→ **Objetivo del ejercicio**
Cuenta, por favor, las líneas de abajo que contienen la cadena "camera", distinguiendo entre mayúsculas y minúsculas. Da solo el número.

→ **Líneas de entrada**

────────────────────

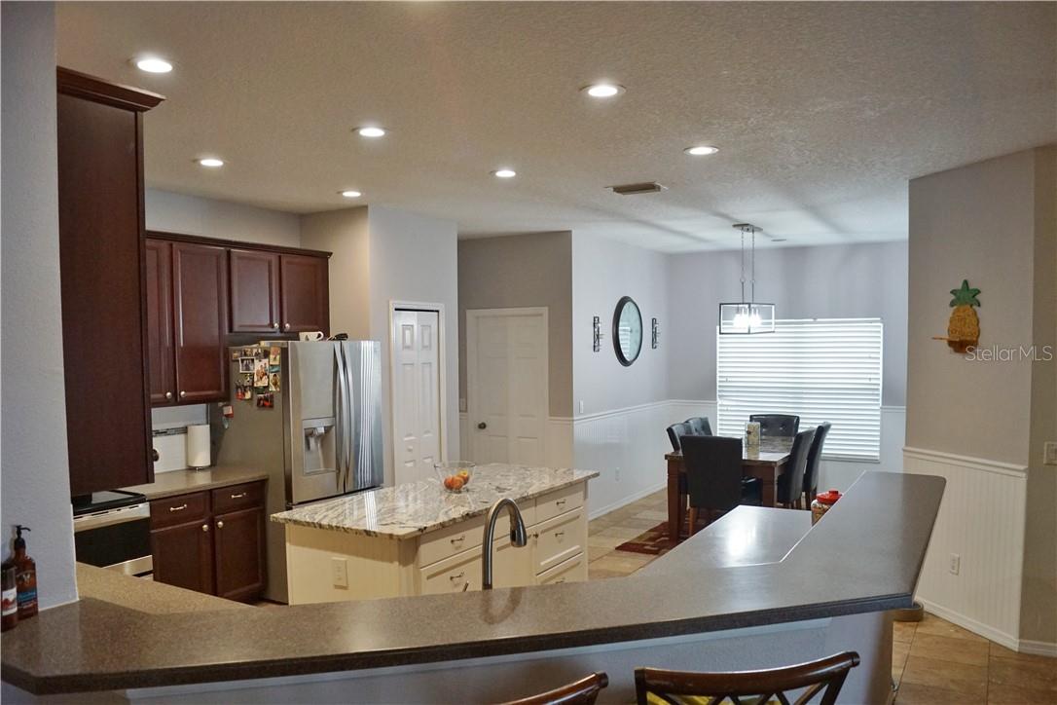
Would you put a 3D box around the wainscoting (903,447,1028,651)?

────────────────────

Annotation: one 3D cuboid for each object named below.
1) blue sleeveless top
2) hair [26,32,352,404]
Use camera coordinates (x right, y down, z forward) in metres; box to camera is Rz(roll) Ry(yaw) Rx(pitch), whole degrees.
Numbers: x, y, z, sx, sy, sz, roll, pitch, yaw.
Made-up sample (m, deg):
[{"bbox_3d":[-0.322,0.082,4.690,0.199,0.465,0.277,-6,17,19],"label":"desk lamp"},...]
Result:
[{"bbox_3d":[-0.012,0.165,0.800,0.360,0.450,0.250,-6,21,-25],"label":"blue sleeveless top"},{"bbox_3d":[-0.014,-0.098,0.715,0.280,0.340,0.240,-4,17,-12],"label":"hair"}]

────────────────────

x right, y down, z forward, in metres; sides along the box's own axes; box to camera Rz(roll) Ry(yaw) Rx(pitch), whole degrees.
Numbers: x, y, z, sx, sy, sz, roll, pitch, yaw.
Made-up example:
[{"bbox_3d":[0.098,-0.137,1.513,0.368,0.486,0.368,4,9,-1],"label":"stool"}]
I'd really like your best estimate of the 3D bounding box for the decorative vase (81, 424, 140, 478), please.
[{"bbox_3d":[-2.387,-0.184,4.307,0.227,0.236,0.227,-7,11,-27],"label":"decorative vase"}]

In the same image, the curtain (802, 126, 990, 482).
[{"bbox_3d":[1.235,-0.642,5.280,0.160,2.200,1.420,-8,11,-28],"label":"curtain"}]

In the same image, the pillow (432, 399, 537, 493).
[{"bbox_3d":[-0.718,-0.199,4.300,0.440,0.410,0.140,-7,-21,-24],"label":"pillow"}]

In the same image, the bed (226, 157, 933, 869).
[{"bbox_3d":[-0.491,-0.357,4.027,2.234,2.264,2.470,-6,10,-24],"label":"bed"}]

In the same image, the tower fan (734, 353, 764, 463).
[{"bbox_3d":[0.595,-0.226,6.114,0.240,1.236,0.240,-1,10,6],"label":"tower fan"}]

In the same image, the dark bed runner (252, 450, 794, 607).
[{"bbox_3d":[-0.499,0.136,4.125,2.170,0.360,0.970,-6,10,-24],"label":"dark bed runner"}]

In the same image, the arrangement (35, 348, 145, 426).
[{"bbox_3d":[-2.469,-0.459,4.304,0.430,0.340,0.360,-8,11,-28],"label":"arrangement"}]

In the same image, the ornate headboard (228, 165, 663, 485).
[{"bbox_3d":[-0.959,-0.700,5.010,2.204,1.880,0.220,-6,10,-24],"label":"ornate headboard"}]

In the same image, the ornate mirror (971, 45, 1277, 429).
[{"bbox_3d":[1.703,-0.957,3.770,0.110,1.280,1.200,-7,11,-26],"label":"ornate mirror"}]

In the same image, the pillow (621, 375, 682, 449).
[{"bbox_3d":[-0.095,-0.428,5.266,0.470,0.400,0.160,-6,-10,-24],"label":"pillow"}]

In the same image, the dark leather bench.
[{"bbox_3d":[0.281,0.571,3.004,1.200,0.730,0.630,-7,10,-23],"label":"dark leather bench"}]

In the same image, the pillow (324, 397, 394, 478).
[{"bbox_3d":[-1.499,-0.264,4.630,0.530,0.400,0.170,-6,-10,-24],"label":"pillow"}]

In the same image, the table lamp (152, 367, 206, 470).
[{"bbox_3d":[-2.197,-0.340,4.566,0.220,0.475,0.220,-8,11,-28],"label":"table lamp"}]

────────────────────

→ **Respuesta al ejercicio**
2